Then there are the multimillion pound bonuses that the people presiding over the carnage are set to pocket. They make everyone cross.

If that wasn't enough, RBS is now being cast as the villain in what could end up being the biggest retail blow up since Woolies unravelled. There are 10,000 or so jobs at risk at Peacocks, the discount clothes retailer which stopped preening some time ago.

On the face of it, Peacocks' troubles could be seen as something of a surprise. When you shout about dressing people for £3 you surely ought to find a ready market, if not much margin. The consumer squeeze should be the delight of a discounter like that, shouldn't it?

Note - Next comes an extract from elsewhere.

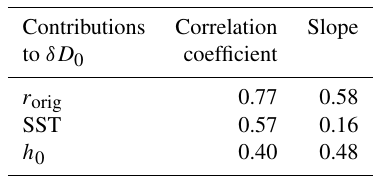
Table 6. Same as Table 2 but for the STRASSE observations. Linear regressions are calculated among 1977 data points.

Apparently not. The trouble for Peacocks is that it has some savvy and aggressive rivals to deal with. Did someone say Primark? Not to mention the supermarkets.

And these days when it comes to discounting it doesn't matter what sector of the market you're in. Everybody's at it. Faced with pay cuts, if not threats to their jobs, consumers just aren't biting like they used to. Even those that are might just be buying one £3 ladies stretch cami top this year instead of the two or three they might have stashed away before.

But Peacocks can't just blame the "challenging" market everyone's talking about. Its problems are just as much about debt, and the decisions by management that have loaded it down with too much. What money it is making isn't enough to meet the interest on that, let alone pay it back.

One way out of this conundrum could be for Peacocks' lenders to swap that debt for equity. Other banks appear to be willing.

RBS not so much, and perhaps we should be thankful. This is a bank that spent years throwing good money after bad. Taxpayers have been left to pick up the pieces. Cold comfort for those retail workers facing an uncertain future, but with schools and hospitals getting squeezed, now is not the time for the Government to be using our money to prop up more failing businesses.

There is a lot that RBS can be criticised for, deserves to be criticised for. But the people who should carry the can for several thousand looming retail redundancies at Peacocks are its management, not the management of its most high-profile refusenik bank.